Alterations in NMDAR-mediated signaling within the laterodorsal tegmental nucleus are associated with prenatal nicotine exposure.
Neuropharmacology. 2019 Aug 19;:107744
Authors: Polli FS, Kohlmeier KA
Cigarette smoking during pregnancy has been clinically associated with a variety of poor-behavioral outcomes for the exposed individuals, including higher risks for drug abuse and development of attention/deficit-hyperactive disorders (ADHD). Experimental studies support the hypothesis that nicotine might contribute to these risks, since prenatal nicotine exposure (PNE) in rodents was associated with greater addiction liability, hyperactivity, social impairments and a wide range of emotional and cognitive deficits. Alterations of glutamate signaling within brain regions involved in behavioral circuits could contribute to these outcomes. The pontine laterodorsal tegmental nucleus (LDT) exerts cholinergic modulation within the ventral tegmental area, nucleus accumbens, and cortical-projecting thalamic centers and PNE-associated alterations in LDT glutamate signaling could impact cholinergic output to these LDT targets. We have previously demonstrated that PNE alters AMPA-mediated signaling within LDT neurons, and in the present investigation, we focused on changes of NMDA receptors (NMDARs) and presence of silent synapses as an indicator of metaplastic processes in LDT cells associated with PNE treatment. PNE was associated with a decreased functional presence of GluN2B NMDAR subunits in synapses of large, putatively cholinergic neurons, whereas an increased function of this subunit was detected in small, likely GABAergic cells.

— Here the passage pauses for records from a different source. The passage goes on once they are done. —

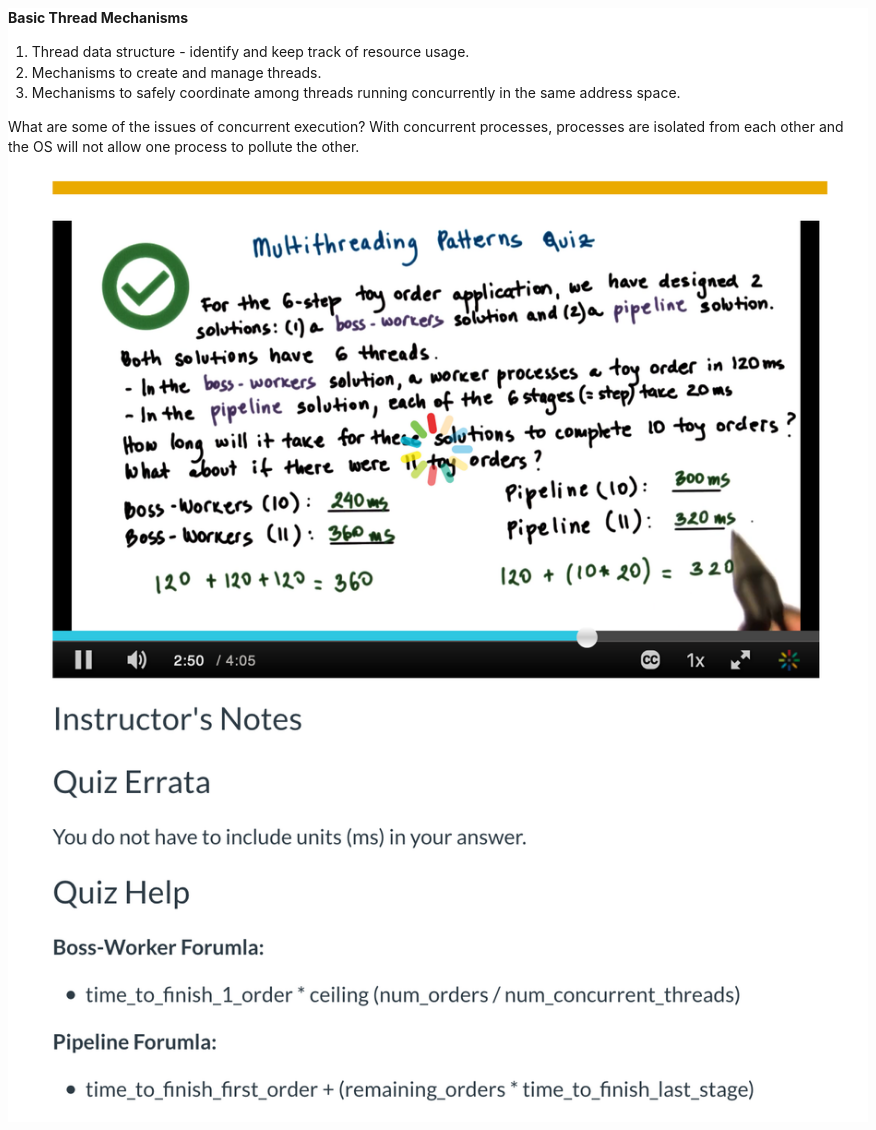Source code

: **Basic Thread Mechanisms**

1. Thread data structure - identify and keep track of resource usage.
2. Mechanisms to create and manage threads.
3. Mechanisms to safely coordinate among threads running concurrently in the same address space.

What are some of the issues of concurrent execution? With concurrent processes, processes are isolated from each other and the OS will not allow one process to pollute the other. 

![Screen_Shot_2020-05-22_at_9-39-37_AM.png](image/Screen_Shot_2020-05-22_at_9-39-37_AM.png)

In addition, PNE was associated with functional alterations of extrasynaptic NMDARs in putative cholinergic neurons, suggestive of an increased presence of GluN3A-containing NMDARs. An increased number of silent synapses was exclusively seen in the small cells. When taken together, we hypothesize that NMDA-mediated signaling changes within LDT neurons following PNE treatment would result in reductions of excitatory cholinergic modulatory tone in target brain regions, which would be expected to contribute to the behavioral deficits found among these individuals.